Was bedeutet Nachhaltigkeit? Der Begriff Nachhaltigkeit beschreibt das Konzept, eine Ressource nur so zu nutzen, dass sie nicht final verbraucht, vernichtet oder dauerhaft unbrauchbar wird.

Waldbewirtschaftung

Nachhaltigkeit bedeutet Regulierung, kein freies Spiel vor allem von Marktkräften. Nachhaltigkeit ist ein Nutzungskonzept, dessen Kern auf Selbstbeschränkung, Verzicht und Selbstdisziplin beruht. Es basiert auf den Leistungen und Nutzungsverzichten früherer Generationen und verbindet die Interessen der heutigen Nutzer mit dem Wohl künftiger Generationen. Nachhaltigkeit beschränkt sich auf eine schonende, ressourcenerhaltende Nutzung, sie verzichtet bewusst auf eine rücksichtslose Ausbeutung einer Ressource.
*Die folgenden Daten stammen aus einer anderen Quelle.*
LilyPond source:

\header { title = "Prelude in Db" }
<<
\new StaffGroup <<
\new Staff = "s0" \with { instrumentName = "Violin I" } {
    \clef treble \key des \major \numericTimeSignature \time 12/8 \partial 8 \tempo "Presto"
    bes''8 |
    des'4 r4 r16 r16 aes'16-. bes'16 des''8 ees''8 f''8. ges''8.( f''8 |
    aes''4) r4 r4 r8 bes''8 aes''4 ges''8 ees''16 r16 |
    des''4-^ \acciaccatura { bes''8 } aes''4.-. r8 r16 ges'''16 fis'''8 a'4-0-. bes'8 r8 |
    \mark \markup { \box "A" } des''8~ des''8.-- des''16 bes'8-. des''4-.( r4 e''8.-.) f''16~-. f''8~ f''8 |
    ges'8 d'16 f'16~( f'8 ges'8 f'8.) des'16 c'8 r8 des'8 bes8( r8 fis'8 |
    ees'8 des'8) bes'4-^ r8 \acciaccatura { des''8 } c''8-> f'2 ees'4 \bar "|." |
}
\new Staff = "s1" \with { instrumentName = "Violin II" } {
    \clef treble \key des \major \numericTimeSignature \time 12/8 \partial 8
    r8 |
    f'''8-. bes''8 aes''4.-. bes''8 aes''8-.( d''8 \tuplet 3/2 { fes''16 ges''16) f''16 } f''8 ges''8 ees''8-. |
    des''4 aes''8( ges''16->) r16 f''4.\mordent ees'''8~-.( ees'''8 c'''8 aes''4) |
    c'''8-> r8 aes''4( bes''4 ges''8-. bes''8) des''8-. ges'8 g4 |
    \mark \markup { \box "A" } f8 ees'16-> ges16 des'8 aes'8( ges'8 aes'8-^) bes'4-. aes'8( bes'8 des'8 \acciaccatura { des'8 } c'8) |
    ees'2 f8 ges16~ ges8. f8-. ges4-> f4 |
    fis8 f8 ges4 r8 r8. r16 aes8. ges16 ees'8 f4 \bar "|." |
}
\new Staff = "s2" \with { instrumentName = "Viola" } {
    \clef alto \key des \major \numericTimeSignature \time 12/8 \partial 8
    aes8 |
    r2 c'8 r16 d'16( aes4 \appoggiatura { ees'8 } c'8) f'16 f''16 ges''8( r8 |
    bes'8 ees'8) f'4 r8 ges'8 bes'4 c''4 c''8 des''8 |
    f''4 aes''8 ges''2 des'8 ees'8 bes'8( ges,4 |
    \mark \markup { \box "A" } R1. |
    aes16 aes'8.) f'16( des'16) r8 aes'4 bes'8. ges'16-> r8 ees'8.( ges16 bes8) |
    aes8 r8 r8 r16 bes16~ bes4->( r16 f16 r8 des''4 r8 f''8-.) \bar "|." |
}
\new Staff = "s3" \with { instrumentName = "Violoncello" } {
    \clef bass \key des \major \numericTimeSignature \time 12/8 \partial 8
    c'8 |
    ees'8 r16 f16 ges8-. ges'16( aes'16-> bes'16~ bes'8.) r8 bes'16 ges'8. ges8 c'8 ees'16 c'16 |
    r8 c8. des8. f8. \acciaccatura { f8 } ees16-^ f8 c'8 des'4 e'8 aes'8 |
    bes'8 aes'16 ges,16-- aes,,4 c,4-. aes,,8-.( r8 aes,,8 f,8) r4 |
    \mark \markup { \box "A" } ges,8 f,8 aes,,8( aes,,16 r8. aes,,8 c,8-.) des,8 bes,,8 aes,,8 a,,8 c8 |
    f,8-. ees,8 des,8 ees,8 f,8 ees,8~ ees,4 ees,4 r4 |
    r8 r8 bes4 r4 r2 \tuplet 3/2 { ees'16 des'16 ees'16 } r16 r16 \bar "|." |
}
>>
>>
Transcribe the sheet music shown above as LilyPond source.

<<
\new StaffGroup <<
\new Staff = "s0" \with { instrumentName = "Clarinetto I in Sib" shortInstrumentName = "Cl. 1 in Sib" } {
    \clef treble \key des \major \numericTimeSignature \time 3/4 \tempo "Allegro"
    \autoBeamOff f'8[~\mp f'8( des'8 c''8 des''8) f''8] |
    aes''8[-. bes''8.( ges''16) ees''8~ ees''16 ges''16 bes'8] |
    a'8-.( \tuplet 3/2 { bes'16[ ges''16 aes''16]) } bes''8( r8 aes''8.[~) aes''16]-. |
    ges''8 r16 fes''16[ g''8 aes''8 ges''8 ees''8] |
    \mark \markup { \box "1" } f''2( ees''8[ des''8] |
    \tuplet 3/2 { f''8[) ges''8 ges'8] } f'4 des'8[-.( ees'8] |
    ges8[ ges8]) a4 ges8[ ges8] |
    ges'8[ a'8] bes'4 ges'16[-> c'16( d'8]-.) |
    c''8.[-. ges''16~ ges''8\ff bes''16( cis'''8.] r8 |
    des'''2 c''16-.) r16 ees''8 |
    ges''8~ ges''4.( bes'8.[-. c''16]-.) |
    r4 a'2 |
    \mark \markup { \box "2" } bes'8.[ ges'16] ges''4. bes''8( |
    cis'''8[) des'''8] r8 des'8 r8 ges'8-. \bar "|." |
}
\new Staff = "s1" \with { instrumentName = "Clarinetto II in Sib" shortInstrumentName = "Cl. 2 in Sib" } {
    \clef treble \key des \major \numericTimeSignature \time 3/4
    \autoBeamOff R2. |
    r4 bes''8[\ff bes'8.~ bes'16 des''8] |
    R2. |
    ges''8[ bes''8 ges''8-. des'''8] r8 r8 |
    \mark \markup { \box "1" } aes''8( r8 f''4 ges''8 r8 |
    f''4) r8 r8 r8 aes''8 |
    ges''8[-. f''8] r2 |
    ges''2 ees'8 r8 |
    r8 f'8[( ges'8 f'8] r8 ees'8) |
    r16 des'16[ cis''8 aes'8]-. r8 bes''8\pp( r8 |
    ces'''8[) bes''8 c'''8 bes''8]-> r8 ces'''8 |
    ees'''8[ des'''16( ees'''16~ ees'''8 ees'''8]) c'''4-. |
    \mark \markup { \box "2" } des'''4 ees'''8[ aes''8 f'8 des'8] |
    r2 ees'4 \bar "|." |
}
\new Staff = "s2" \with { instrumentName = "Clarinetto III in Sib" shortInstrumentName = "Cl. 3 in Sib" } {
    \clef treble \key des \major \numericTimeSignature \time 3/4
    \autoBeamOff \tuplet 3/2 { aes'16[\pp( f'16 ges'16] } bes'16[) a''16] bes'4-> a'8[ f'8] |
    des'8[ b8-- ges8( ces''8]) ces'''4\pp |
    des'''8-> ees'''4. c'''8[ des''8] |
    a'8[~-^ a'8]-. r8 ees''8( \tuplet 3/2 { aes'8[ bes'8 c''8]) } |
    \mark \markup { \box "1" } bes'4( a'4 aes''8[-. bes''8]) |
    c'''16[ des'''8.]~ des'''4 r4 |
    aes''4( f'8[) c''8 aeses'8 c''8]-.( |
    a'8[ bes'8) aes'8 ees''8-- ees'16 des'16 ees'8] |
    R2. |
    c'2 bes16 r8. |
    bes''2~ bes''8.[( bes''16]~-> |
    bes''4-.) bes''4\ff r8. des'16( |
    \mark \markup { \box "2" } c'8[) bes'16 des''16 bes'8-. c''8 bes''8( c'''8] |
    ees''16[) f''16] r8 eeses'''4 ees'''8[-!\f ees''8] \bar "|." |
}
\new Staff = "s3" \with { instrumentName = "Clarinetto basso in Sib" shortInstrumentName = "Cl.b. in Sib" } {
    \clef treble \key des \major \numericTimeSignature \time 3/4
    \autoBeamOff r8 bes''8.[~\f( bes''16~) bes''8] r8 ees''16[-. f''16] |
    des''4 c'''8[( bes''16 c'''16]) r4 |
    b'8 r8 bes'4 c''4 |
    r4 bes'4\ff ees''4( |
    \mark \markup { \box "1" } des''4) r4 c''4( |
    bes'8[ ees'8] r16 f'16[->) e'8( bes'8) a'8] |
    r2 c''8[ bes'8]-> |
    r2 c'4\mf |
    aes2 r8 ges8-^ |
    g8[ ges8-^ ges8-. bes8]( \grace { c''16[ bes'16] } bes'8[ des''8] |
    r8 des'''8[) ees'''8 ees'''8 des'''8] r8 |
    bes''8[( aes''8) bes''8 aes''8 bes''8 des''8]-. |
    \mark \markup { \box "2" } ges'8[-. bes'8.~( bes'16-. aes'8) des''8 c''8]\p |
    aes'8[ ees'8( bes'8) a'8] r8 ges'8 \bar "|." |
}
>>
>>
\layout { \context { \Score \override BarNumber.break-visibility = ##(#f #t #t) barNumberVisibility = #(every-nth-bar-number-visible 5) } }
Nachhaltigkeit beinhaltet daher auch Selbstdisziplin bei der Umsetzung des technisch und wirtschaftlichen Machbaren.

Wer hat das Konzept der Nachhaltigkeit erfunden?

Wer zuerst die Idee hatte, wissen wir nicht. Vermutlich hat sie sich über viele Generationen hinweg aus der Beobachtung entwickelt, dass eine Ressource nur so lange genutzt werden kann, bis sie verbraucht, erschöpft oder vernichtet ist. Die Entwicklung der Nachhaltigkeitsidee ist untrennbar damit verbunden, wie der Mensch seine Umwelt und die darin vorkommenden Ressourcen nutzt. Der Impuls, über Nachhaltigkeit nachzudenken, entstand erst, als benötigte Ressourcen infolge von Übernutzung knapp wurden.

Vielerorts im spätmittelalterlichen Deutschland war der Wald eine solche übernutzte Ressource. Denn Holz war schon immer ein überlebenswichtiger Rohstoff. Holz diente nicht nur als Bau- und Werkmaterial, sondern auch ganz wesentlich zur Energiegewinnung. Holz war unverzichtbar für alle Lebensbereiche, im Kleinen wie im Großen, für das häusliche Kochen und Backen ebenso wie für die ersten vorindustriellen Großverbraucher wie Städte, Erzschmelzereien, Glashütten, Salinen, Ziegeleien oder Brauereien. Dafür wurde Holz im großen Stil geschlagen und viele Wälder verwüstet. Die aufgelichteten Wälder wurden außerdem oft auch als Viehweide genutzt. Ziegen, Schafe, Schweine und Rinder lieben die Blätter und zarten Triebe junger Bäume. Wo zu viele Tiere fraßen, hatte der Wald keine Chance nachzuwachsen. Versuche, verwüstete Wälder wieder herzustellen, waren mühsam und nicht immer so erfolgreich wie die 1368 begonnenen Aufforstungsversuche des Handelsherrn Peter Stromer im Nürnberger Reichswald.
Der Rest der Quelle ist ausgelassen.